__Excerpted passage__
▼▼▼
AutoShade was an early 3D rendering package for use with AutoCAD. Autodesk developed Autoshade in 1987. It became obsolete after the release of Autodesk's 3D Studio.

==Description==
AutoShade was an MS-DOS application developed by Autodesk to produce realistic shaded renderings of 3D face objects made by AutoCAD. It simulated various types of lights—spot, point, and infinite directional. To create a rendering, a person:
1. Made an AutoCAD Drawing file containing 3D faces
2. Placed AutoShade light and camera blocks
3. Used an AutoShade-provided AutoLISP application to export 3D faces, camera blocks, and lighting blocks to a scene file
4. Opened the scene file in AutoShade and rendered the image

==Files==
AutoShade wrote the rendering to an .RND file. In the first version, the .RND file was a 2D vector file, importable into applications such as Adobe Illustrator version 4. Later, when Autodesk added Gouraud shading, the .RND could also be a raster file.

Autodesk developed an application called Flimaker for MS-DOS, which converted .RND files into a format usable in Autodesk Animator. This could be used, in conjunction with AutoFlix, to create rudimentary 3D animations from AutoCAD source material.

==Demise==
Though the final version of AutoShade supported RenderMan extensions, Autodesk never developed it into a full rendering application. Even with AutoFlix, it did not support keyframing or hierarchical kinematics. When Autodesk released 3D Studio, the need for AutoShade ended, since 3D Studio was far superior in technology and in ease of use.
▲▲▲
__Records supplied__
▼▼▼
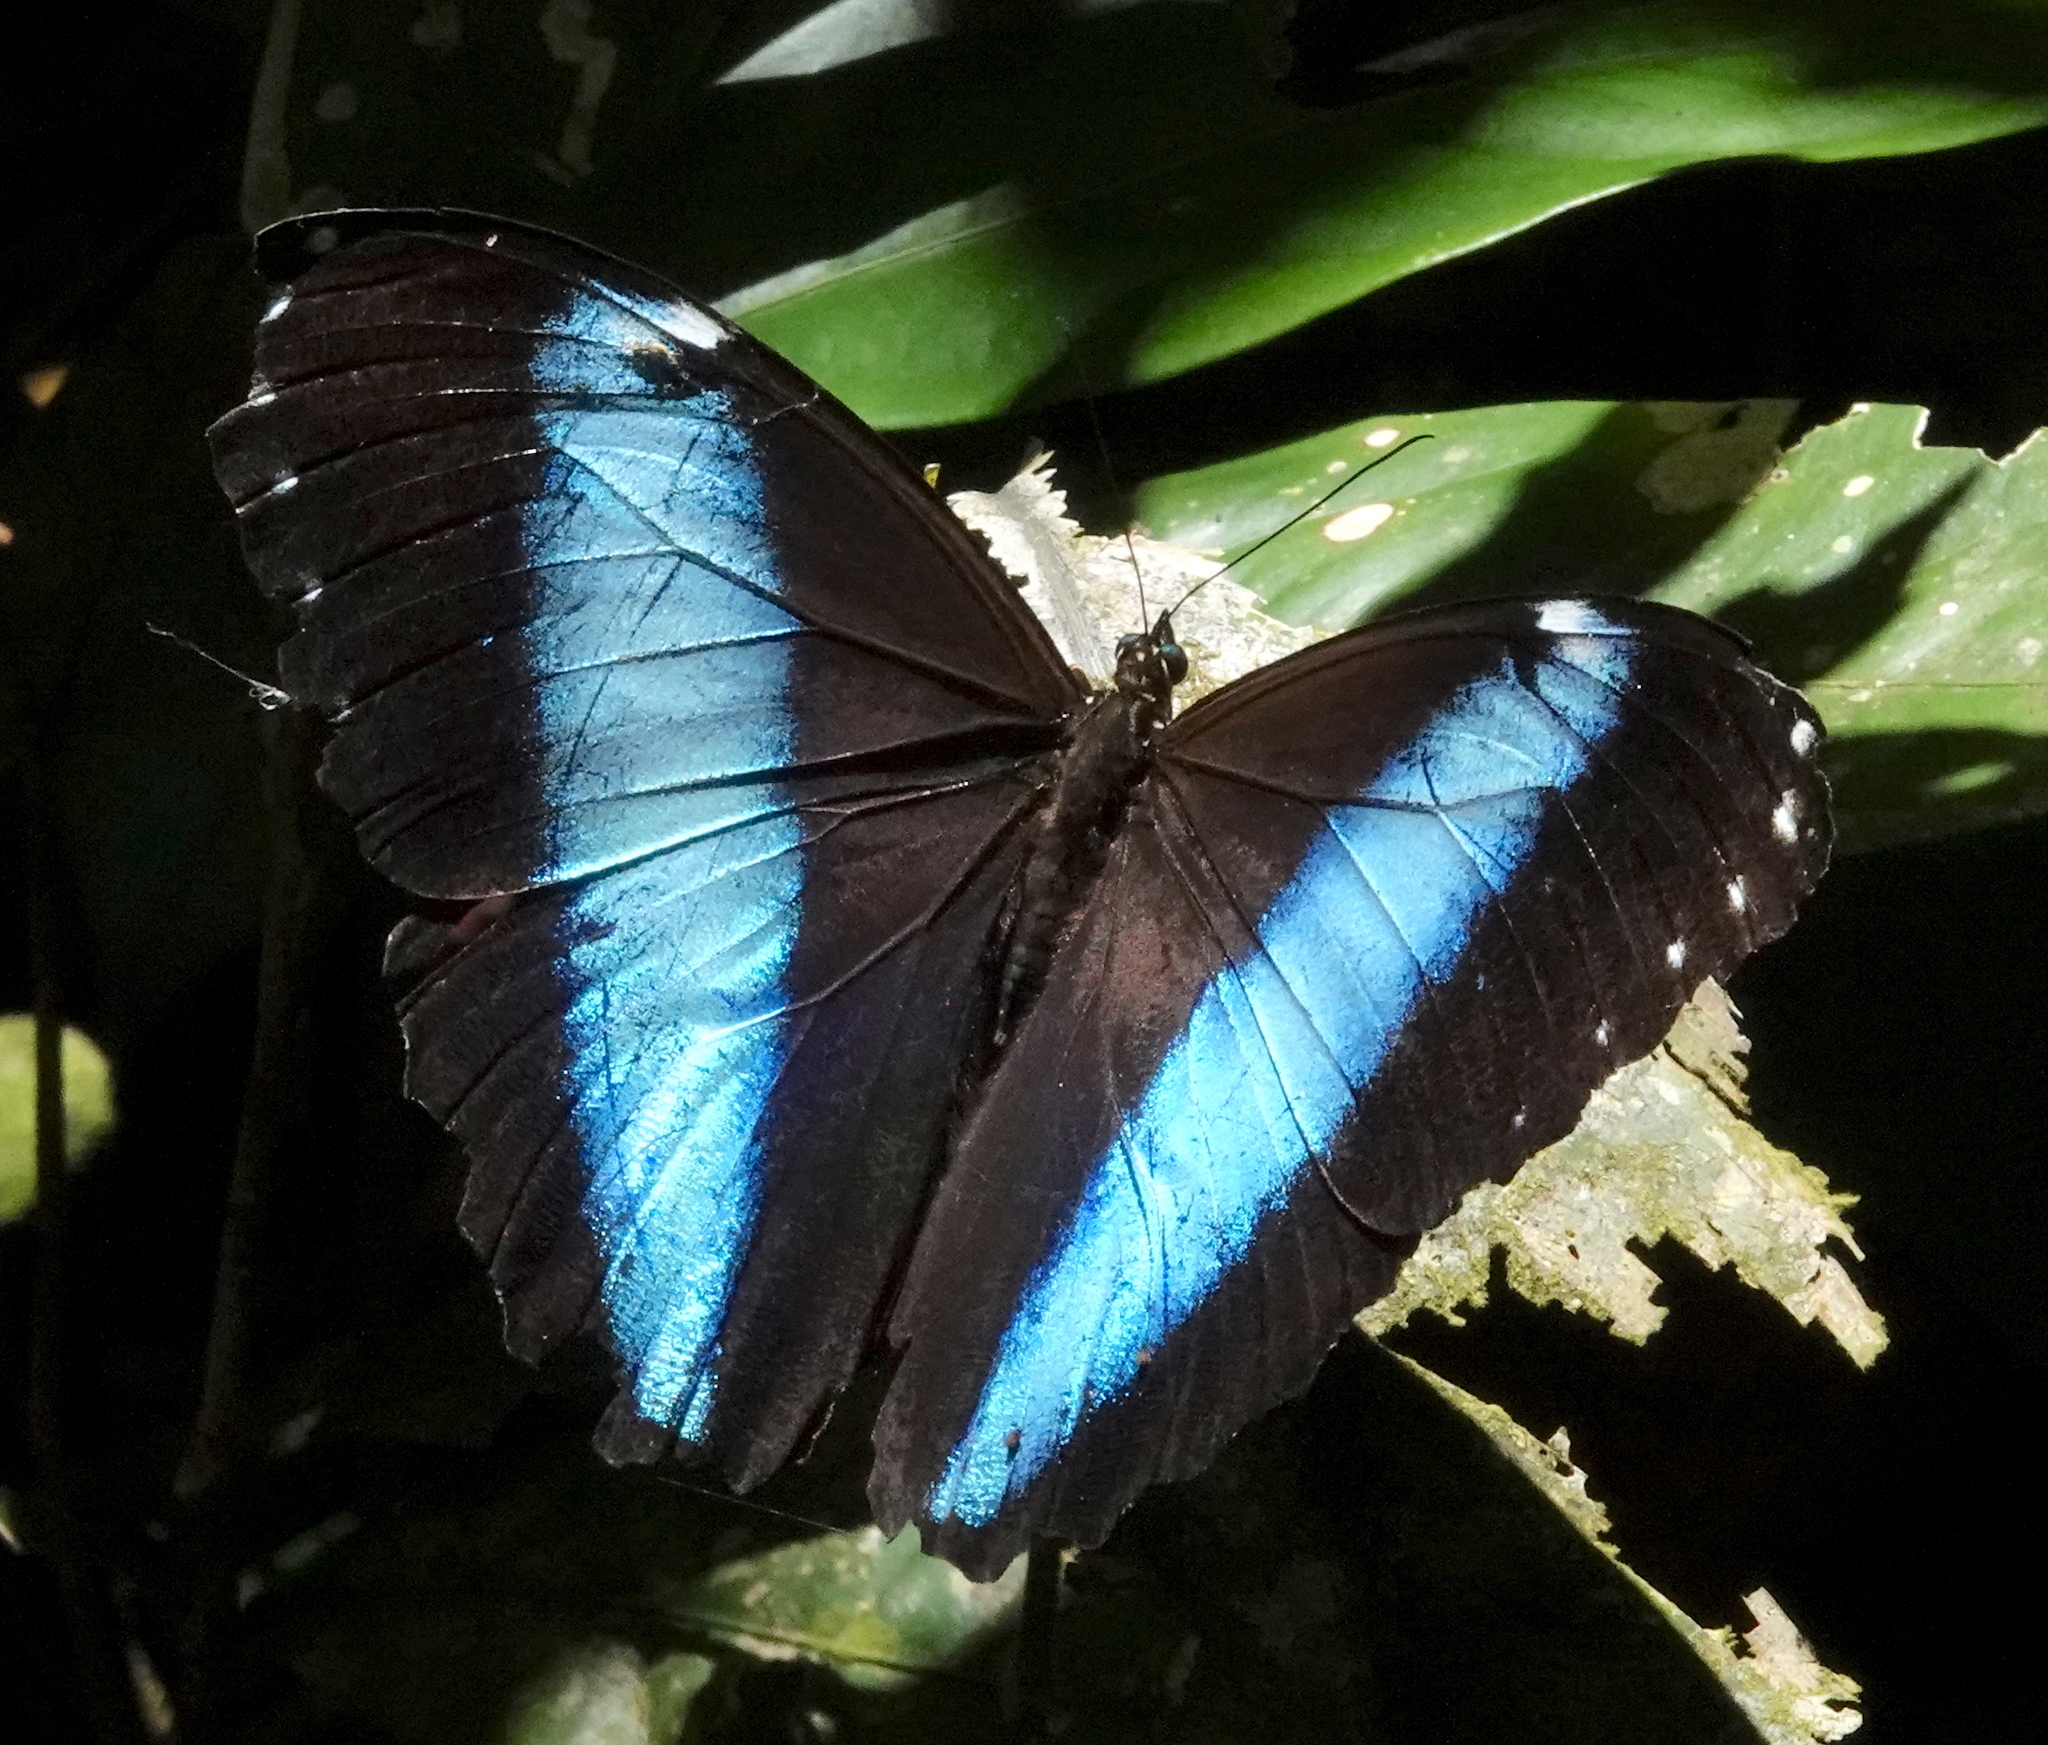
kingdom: Animalia
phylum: Arthropoda
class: Insecta
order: Lepidoptera
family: Nymphalidae
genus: Morpho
▲▲▲
__Task objective__
Summarize the AutoShade article in two sentences.

__Answer to the problem__
AutoShade was an MS-DOS application that Autodesk developed in 1987 to produce realistic shaded renderings of 3D face objects made in AutoCAD, simulating spot, point, and infinite directional lights and writing its output to .RND files. Autodesk never developed it into a full rendering application, and it became obsolete after Autodesk released 3D Studio, which was far superior in technology and ease of use.